The experts said that India -- which is now firmly committed to
globalization after renouncing half-a-century of independent
development --
presented the classic example of how food shortages were caused by
poor
distribution mechanisms and government policies rather than low
agricultural output.
This month, India officially permitted the sale of genetically
engineered cotton seeds, although Shiva and other activists have
campaigned
against it for years. They have a petition pending in the Supreme
Court
seeking to restrain the government from letting in the technology
without
public debate.
But genetically engineered cotton has been freely available in
the
Indian seed market for at least three years now.
Shiva and other activists believe that this is the result of
clandestine
testing carried out by the translation firm that developed the
seed by
splicing it with toxic genes from bacteria for pest resistance.
Shiva said no attempt was ever made to hold the U.S.-based
Monsanto
Corporation, which owns the patent for genetically engineered
cotton,
accountable at any time for tests that became controversial after
volunteers took to physically uprooting the cotton plants in
southern
Karnataka state.
''It is the responsibility of the government to hold those who
own the
patents on and distribute genetically modified crops liable for
any
ecological, social and economic consequences,'' Shiva said.
Another member of the movement, Ursula Oswald Spring, a former
minister
for environment from Mexico, noted that no attention was being
paid to the
fact that cotton seed was fed to cattle in India and that the
toxic genes
could easily spread through cross-pollination because most of
India's
farmers are small-holders.
Spring, who now teaches at the National University of Mexico,
said she
saw many similarities between the situation in her country and
that in
India especially in terms of the heated debates over the subject.

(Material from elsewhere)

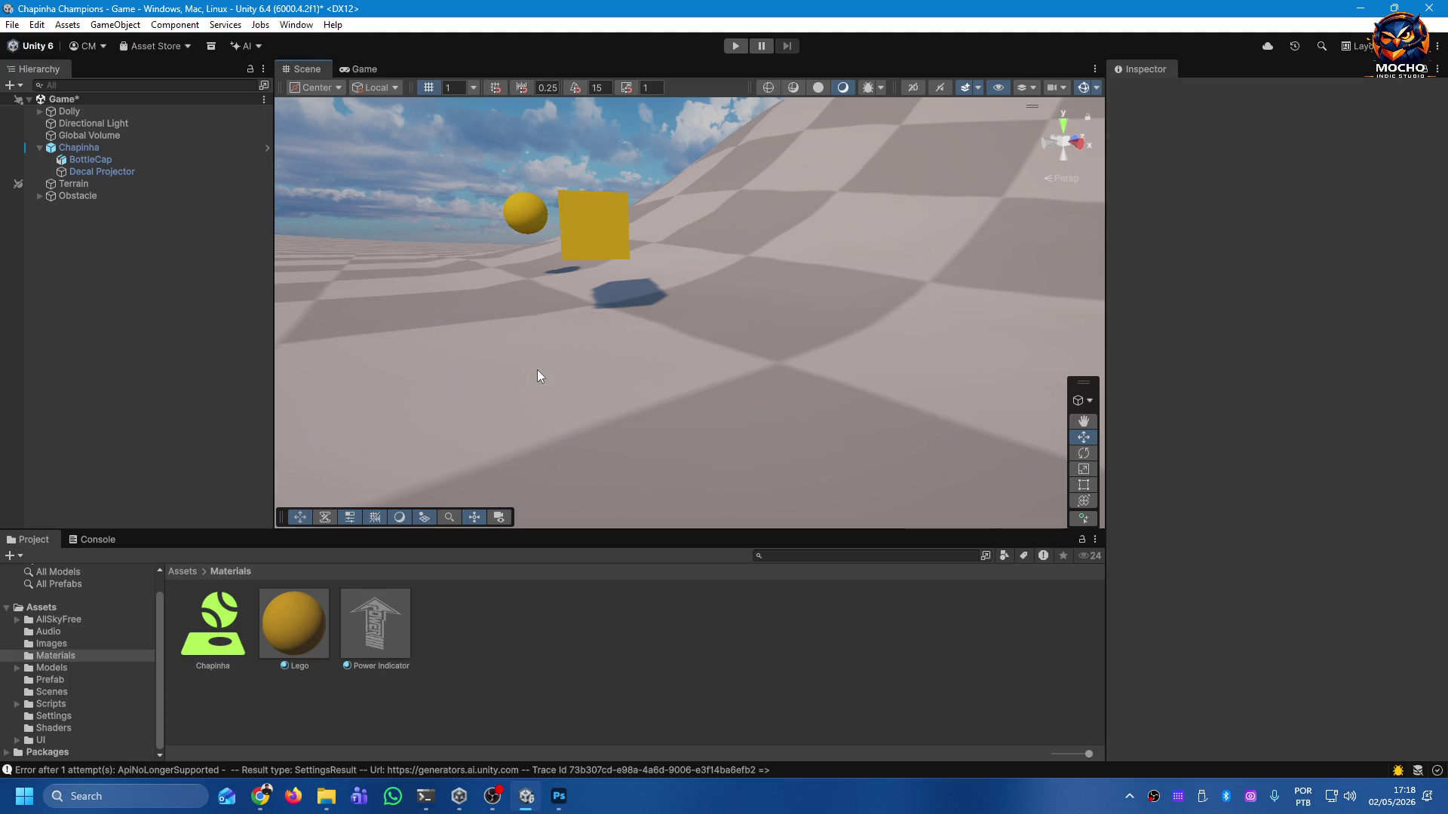
Select the Decal Projector under Chapinha and frame its 0.5 by 0.5 projection box.
{"action": "left_click", "coordinate": [95, 172]}
{"action": "key", "text": "f"}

''Mexico does not allow the planting of genetically engineered
crops,
but is forced to import them thanks to trade agreements. This
poses the
hazard of contamination
across species,'' she said adding that India now faces similar
dangers.
Wiezsacker said that whatever the argument in favor of genetic
engineering, the fact remains that insurance countries have
refused to
insure against mishaps arising from the release of genetically
engineered
organisms into the environment simply because of insufficient
science.
''Right now, even the question of who would be liable in the
event of a
catastrophe remains to be answered,'' she pointed out.